When Burlas returned and the office manager told him what had happened, he fired off an angry email to Brier.

"It is against the law for a layperson to practice medicine, and that is actually what you were doing," the doctor wrote. "The patients did not realize that you were not a physician, and many referred to you as one. I think you know this. You gave them prescriptions with my signature, or a proxy for it" – an illegal act that jeopardized Burlas's medical license.

Brier didn't respond to the email, but Burlas said he was subsequently "let go."

Burlas told investigators he was so concerned about Brier using his medical information to write prescriptions that he began issuing additional prescriptions to patients if he knew he would be out of the office.

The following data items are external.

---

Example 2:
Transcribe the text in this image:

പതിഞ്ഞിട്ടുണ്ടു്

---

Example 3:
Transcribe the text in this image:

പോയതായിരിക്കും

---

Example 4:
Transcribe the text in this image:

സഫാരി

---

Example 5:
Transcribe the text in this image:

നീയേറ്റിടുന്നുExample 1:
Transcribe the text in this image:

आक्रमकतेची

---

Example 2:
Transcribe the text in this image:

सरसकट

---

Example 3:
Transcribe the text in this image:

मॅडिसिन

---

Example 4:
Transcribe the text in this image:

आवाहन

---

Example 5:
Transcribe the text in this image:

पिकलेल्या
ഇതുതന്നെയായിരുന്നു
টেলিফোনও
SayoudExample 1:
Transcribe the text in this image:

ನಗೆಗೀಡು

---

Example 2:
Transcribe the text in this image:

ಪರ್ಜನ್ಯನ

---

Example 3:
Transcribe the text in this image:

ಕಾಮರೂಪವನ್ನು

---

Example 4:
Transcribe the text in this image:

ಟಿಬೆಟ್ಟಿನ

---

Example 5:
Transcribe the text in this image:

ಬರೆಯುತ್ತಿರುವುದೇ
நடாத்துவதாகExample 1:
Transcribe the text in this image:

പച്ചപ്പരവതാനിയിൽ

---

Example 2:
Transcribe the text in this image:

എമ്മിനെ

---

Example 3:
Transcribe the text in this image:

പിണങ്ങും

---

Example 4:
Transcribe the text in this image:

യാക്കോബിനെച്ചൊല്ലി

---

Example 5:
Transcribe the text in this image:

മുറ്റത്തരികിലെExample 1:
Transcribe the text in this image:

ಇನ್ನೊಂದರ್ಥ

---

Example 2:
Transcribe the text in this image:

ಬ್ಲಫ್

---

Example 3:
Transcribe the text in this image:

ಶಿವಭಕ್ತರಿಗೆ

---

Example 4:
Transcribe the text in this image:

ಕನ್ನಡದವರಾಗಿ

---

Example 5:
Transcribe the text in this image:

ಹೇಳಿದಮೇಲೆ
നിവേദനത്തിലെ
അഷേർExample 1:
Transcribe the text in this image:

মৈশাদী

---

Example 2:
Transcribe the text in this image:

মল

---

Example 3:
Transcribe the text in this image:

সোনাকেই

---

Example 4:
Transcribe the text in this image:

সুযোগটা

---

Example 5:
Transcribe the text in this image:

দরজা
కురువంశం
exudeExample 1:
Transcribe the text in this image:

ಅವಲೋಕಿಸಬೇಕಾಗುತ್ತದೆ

Brier also faces charges of identity theft, money laundering and obstruction. His lawyer, Anthony M. Traini, declined to comment for this story. A lawyer for Bruining was not listed in court papers.

Randal Edgar, a spokesman for the state Department of Behavioral Healthcare, Developmental Disabilities & Hospitals, says the actions of the leaders of Recovery Connection are alarming; "We are thankful for the Department of Justice's quick action."

Edgar said his department "is always concerned when individuals authorized to provide care abuse the trust of their patients, families and the public."

Joseph Wendelken, spokesman for the Department of Health, said the incident is "certainly a great concern to us, because we never want to see anything jeopardize patient care ... We would certainly be supportive of additional scrutiny going forward to make sure that treatment facilities are administered by people who have patients' best interests in mind."

When he appeared in the online promotional appearance with DotCom magazine, Brier said repeatedly that health care businesses must learn to treat addiction-recovery patients with greater respect.

"If client care is not your number one priority," he said, "you're probably not going to wind up to be successful in business."